• [Task objective]: Reproduce the material below character for character, keeping every line and its indentation unchanged.
--- Extracted data ---
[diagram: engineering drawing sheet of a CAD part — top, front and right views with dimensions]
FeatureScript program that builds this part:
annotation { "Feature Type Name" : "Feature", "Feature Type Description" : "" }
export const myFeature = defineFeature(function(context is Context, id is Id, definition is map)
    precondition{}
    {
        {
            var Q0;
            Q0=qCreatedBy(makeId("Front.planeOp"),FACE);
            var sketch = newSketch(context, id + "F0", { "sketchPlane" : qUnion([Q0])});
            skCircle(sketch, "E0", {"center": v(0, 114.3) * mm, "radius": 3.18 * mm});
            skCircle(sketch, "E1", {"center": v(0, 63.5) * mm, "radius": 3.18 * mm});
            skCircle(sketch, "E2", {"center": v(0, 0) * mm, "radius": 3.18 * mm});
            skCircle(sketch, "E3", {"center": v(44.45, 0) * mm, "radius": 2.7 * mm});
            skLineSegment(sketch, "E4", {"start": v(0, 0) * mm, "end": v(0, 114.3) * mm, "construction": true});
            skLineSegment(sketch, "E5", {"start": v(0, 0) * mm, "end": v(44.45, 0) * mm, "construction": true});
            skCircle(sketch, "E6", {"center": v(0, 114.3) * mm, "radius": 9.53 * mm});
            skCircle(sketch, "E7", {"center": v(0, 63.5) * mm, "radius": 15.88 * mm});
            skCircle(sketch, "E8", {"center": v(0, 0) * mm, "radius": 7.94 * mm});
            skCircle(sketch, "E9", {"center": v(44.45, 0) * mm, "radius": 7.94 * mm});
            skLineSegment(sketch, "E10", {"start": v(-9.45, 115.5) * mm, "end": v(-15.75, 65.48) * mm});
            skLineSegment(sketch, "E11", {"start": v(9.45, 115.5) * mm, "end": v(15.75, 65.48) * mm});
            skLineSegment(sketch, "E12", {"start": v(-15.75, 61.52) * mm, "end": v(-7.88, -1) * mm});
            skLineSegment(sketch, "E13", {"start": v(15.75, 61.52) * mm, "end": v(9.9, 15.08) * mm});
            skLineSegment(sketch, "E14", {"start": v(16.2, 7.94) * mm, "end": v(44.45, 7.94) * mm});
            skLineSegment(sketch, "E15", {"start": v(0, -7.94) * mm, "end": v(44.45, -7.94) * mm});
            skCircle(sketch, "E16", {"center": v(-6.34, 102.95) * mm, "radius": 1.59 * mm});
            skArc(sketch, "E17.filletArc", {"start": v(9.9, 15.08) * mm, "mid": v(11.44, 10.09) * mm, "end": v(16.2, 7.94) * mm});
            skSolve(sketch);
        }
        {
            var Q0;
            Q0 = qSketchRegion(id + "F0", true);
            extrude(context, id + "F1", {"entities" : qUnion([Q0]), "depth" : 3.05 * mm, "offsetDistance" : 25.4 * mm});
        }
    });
---
• [Task response]:
[diagram: engineering drawing sheet of a CAD part — top, front and right views with dimensions]
FeatureScript program that builds this part:
annotation { "Feature Type Name" : "Feature", "Feature Type Description" : "" }
export const myFeature = defineFeature(function(context is Context, id is Id, definition is map)
    precondition{}
    {
        {
            var Q0;
            Q0=qCreatedBy(makeId("Front.planeOp"),FACE);
            var sketch = newSketch(context, id + "F0", { "sketchPlane" : qUnion([Q0])});
            skCircle(sketch, "E0", {"center": v(0, 114.3) * mm, "radius": 3.18 * mm});
            skCircle(sketch, "E1", {"center": v(0, 63.5) * mm, "radius": 3.18 * mm});
            skCircle(sketch, "E2", {"center": v(0, 0) * mm, "radius": 3.18 * mm});
            skCircle(sketch, "E3", {"center": v(44.45, 0) * mm, "radius": 2.7 * mm});
            skLineSegment(sketch, "E4", {"start": v(0, 0) * mm, "end": v(0, 114.3) * mm, "construction": true});
            skLineSegment(sketch, "E5", {"start": v(0, 0) * mm, "end": v(44.45, 0) * mm, "construction": true});
            skCircle(sketch, "E6", {"center": v(0, 114.3) * mm, "radius": 9.53 * mm});
            skCircle(sketch, "E7", {"center": v(0, 63.5) * mm, "radius": 15.88 * mm});
            skCircle(sketch, "E8", {"center": v(0, 0) * mm, "radius": 7.94 * mm});
            skCircle(sketch, "E9", {"center": v(44.45, 0) * mm, "radius": 7.94 * mm});
            skLineSegment(sketch, "E10", {"start": v(-9.45, 115.5) * mm, "end": v(-15.75, 65.48) * mm});
            skLineSegment(sketch, "E11", {"start": v(9.45, 115.5) * mm, "end": v(15.75, 65.48) * mm});
            skLineSegment(sketch, "E12", {"start": v(-15.75, 61.52) * mm, "end": v(-7.88, -1) * mm});
            skLineSegment(sketch, "E13", {"start": v(15.75, 61.52) * mm, "end": v(9.9, 15.08) * mm});
            skLineSegment(sketch, "E14", {"start": v(16.2, 7.94) * mm, "end": v(44.45, 7.94) * mm});
            skLineSegment(sketch, "E15", {"start": v(0, -7.94) * mm, "end": v(44.45, -7.94) * mm});
            skCircle(sketch, "E16", {"center": v(-6.34, 102.95) * mm, "radius": 1.59 * mm});
            skArc(sketch, "E17.filletArc", {"start": v(9.9, 15.08) * mm, "mid": v(11.44, 10.09) * mm, "end": v(16.2, 7.94) * mm});
            skSolve(sketch);
        }
        {
            var Q0;
            Q0 = qSketchRegion(id + "F0", true);
            extrude(context, id + "F1", {"entities" : qUnion([Q0]), "depth" : 3.05 * mm, "offsetDistance" : 25.4 * mm});
        }
    });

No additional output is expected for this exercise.